Ellenborough, Earl of
ELLENBOROUGH, EARL OF
ELLENBOROUGH, EARL OF (1790–1871), governor-general of India (1842–1844). Edward Law, the earl of Ellenborough, served on the Board of Control of Indian Affairs (1828–1830, 1834–1835, 1841) where he advocated the transfer of the government of India to the Crown and took an interest in Central Asian affairs. He advocated a cautious Indian policy except where Britain's long-term imperial interests were directly threatened. His term as governor-general would, however, be no more quiescent than that of his predecessor, Lord Auckland.
Ellenborough hoped to repair some of the damage done by the loss of the "Army of Indus" in the First Afghan War. At his direction, British Indian forces returned to Kabul, sacked the city, then departed, allowing the return to power of Dost Mohammad, the Afghan amir that the war had been ostensibly fought to unseat. Ellenborough greeted the returning "victorious" troops with sumptuous celebrations and parades designed to revive flagging British prestige.
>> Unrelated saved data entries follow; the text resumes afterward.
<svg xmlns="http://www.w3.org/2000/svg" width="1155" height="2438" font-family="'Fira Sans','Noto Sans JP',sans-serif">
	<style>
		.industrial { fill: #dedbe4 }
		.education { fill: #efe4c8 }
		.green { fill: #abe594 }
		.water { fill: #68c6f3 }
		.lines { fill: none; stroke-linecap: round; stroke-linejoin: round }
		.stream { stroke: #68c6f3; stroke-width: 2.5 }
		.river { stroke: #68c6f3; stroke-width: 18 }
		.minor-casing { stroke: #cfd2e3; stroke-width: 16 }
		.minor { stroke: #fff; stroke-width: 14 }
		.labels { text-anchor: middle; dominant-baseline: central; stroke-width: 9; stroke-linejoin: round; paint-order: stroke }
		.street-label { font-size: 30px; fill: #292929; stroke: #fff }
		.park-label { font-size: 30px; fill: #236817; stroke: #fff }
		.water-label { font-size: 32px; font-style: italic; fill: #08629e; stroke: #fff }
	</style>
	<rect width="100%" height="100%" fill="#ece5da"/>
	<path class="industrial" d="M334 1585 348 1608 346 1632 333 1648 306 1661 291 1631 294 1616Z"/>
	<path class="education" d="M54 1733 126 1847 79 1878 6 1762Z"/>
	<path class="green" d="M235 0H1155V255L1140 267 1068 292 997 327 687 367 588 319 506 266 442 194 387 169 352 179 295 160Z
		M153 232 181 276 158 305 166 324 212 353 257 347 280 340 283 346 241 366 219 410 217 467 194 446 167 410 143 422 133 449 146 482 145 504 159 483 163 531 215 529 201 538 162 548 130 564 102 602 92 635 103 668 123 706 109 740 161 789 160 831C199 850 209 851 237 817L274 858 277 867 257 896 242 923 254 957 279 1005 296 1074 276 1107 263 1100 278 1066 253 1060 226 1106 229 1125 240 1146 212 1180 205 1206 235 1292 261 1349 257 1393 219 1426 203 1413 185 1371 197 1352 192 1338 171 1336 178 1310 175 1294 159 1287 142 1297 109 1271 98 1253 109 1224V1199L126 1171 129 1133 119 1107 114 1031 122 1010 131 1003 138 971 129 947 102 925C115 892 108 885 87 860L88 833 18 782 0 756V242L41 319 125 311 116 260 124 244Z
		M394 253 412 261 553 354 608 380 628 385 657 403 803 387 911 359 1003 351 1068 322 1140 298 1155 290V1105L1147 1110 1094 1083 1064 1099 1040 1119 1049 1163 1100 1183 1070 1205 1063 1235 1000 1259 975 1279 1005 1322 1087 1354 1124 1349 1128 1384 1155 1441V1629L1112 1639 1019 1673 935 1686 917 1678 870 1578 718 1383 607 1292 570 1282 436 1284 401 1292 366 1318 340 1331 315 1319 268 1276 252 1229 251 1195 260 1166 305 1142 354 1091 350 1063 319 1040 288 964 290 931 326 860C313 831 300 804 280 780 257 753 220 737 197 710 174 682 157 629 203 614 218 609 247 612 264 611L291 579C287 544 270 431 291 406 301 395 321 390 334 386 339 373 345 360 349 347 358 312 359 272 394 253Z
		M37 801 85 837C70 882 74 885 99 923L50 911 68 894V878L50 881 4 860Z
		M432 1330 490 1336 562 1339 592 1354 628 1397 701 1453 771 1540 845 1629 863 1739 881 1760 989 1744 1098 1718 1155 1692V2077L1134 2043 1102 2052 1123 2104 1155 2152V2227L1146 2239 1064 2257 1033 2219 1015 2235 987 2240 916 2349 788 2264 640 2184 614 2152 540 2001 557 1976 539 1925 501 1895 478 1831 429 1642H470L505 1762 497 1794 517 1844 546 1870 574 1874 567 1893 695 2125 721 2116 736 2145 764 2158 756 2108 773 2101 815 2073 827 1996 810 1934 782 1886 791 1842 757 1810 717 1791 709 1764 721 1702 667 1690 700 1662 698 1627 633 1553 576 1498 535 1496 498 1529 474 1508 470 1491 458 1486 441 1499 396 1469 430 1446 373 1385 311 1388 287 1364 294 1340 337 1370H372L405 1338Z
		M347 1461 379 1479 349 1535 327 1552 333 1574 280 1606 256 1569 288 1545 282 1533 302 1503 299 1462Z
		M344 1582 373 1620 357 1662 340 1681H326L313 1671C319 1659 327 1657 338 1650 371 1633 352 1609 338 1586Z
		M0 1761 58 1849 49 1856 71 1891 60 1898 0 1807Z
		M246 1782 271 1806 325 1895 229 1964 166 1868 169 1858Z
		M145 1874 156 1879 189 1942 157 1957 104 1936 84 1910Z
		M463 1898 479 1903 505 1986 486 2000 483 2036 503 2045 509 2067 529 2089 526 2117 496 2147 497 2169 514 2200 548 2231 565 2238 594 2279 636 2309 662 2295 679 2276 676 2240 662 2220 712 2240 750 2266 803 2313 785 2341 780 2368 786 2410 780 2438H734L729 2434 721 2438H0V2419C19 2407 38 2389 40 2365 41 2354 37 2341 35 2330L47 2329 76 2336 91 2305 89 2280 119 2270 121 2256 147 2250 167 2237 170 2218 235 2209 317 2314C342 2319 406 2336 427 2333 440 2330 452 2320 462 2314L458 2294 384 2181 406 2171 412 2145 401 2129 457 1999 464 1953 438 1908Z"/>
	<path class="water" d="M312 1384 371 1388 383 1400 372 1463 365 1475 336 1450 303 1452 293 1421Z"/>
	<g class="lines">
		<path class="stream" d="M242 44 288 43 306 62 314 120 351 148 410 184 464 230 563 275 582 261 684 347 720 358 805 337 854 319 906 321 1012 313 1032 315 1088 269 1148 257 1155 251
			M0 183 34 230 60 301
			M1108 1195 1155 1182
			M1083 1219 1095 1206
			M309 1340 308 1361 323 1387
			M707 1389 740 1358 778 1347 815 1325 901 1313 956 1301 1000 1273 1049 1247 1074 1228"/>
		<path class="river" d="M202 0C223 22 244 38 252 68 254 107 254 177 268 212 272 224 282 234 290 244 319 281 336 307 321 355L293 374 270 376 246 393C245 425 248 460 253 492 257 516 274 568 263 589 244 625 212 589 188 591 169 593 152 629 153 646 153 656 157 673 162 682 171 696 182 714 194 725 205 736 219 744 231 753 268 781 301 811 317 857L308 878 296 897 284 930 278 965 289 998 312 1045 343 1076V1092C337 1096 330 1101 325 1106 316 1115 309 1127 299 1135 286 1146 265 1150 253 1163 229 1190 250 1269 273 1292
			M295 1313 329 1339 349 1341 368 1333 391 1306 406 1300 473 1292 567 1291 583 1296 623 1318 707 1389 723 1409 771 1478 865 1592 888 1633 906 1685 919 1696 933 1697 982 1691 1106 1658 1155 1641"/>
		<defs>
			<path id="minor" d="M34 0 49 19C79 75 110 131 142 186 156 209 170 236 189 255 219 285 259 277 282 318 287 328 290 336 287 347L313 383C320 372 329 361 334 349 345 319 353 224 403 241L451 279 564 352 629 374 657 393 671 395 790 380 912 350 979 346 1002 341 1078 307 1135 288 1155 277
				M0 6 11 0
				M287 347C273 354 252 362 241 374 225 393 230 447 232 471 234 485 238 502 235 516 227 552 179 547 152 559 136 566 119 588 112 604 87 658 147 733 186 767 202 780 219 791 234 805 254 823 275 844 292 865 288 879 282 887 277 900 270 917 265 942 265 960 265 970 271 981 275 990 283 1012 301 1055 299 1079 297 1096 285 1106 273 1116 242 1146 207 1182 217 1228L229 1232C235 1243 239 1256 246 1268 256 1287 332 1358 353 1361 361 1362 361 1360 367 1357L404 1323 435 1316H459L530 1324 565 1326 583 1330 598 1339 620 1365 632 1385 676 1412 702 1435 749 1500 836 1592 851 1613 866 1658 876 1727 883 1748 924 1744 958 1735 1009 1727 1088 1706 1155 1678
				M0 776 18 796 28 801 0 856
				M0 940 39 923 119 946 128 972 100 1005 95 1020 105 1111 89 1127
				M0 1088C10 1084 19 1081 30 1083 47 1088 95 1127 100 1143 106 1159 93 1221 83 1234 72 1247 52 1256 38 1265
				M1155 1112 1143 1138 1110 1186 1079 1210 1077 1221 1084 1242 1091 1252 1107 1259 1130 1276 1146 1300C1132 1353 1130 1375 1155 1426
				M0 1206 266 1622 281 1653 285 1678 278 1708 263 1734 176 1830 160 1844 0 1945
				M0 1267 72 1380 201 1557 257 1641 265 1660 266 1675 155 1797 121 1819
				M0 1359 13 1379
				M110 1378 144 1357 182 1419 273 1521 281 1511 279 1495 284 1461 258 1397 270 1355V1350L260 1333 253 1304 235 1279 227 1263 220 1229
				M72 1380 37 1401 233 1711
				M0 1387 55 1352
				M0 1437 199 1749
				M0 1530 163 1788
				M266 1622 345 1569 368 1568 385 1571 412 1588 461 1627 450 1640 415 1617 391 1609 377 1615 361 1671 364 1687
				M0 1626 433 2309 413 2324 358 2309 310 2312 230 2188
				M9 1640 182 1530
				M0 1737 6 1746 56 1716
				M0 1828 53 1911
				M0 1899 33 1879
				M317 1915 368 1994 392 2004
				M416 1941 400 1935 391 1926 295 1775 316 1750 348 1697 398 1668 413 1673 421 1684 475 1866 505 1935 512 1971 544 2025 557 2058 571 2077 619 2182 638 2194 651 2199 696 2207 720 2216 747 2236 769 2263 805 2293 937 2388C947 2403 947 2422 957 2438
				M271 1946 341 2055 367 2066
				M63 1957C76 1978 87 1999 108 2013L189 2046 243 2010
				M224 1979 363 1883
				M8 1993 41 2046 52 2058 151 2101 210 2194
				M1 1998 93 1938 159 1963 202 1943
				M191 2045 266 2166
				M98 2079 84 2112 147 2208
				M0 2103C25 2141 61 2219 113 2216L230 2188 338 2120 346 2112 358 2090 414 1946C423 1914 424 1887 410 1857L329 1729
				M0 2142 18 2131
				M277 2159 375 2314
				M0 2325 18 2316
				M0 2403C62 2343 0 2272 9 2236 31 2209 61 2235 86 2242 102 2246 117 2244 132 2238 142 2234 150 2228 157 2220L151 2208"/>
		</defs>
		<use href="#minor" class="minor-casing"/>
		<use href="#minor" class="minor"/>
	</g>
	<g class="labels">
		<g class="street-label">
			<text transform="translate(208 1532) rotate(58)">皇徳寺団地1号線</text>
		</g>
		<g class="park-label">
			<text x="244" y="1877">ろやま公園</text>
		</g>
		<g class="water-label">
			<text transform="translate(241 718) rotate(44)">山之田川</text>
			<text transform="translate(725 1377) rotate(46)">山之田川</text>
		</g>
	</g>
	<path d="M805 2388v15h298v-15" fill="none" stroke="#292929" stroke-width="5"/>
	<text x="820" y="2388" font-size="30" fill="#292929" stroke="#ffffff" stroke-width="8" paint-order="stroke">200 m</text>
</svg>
Ellenborough then completed the other major order of business left unfinished by Auckland: the seizure of Sind. Ellenborough dismissed local warnings that the amirs' sovereignty was protected by iron-clad treaties and that they were amendable to British interests. Unfortunately for the amirs, their domains stood between British territory and the southern strategic gateway to India, the Bolan Pass. They also straddled the River Indus. British leaders had long sought to control the northwestern approaches to India and, declaring that the rivalry "of European manufacturers is fast excluding our productions from the markets of Europe," had identified the Indus one of the most likely "new vents for the produce of our industry" (prime minister Lord Palmerston, quoted in Webster, pp. 750–751). Ellenborough shared these strategic and commercial views. He also knew that the seizure of Sind would secure British control over the Parsi-dominated Malwa opium trade, thus stabilizing the price of Bengal opium and adding to India's revenues. Accordingly, Ellenborough gave Sir Charles Napier, an able and ambitious general, leeway to provoke the amirs into rebellion, thereby justifying the annexation of the region, which was brutally accomplished in 1843.
Ellenborough then aggressively dealt with a crisis in the domains of the late Maratha leader Daulat Rao Scindhia of Gwalior, which were then roiled by an internal succession dispute that held the potential of creating a linkage between Scindhia's disaffected forty-thousand-man army and the Sikhs, who could together threaten nearby Agra and key lines of British communications in the north. Having already ignored and violated a series of treaties with the amirs of Sind, Ellenborough now punctiliously evoked long-dead provisions of an 1804 treaty with Scindhia to justify intervening in the succession dispute. Scindhia's forces were crushed, and a young Maratha puppet was placed on the state's throne under a council of regency supervised by a British Resident.
Ellenborough then contemplated moving against the Sikhs, but the Court of Directors, alarmed by the cost of Ellenborough's militarism, exercised their constitutional right of recall, summoning him home in 1844. The British government was more generous, granting him an earldom for his work in ending the Afghan conflict. He was later reappointed as president of the Board of Control. He continued to take an active interest in Indian affairs until he was forced to resign from that post in 1858 for impulsively allowing the publication of a private letter critical of Lord Charles Canning's settlement of the War of 1857.
Marc Jason Gilbert
See alsoAnglo-Afghan Wars: War One (1838–1842) ; Auckland, Lord ; British East India Company Raj
BIBLIOGRAPHY
Huttenback, Robert A. British Relations with Sind, 1799–1834: An Anatomy of Imperialism. Berkeley: University of California Press, 1962.
Imlah, Albert Henry. Lord Ellenborough: A Biography of Edward Law, Governor General of India. Cambridge, Mass.: Harvard University Press, 1939.
Webster, Charles. The Foreign Policy of Palmerston, 1830–1831. London: G. Bell and Sons, 1951.
Wong, J. Y. "British Annexation of Sind in 1843: An Economic Perspective." Modern Asian Studies 31 (1997), part 2: 225–244.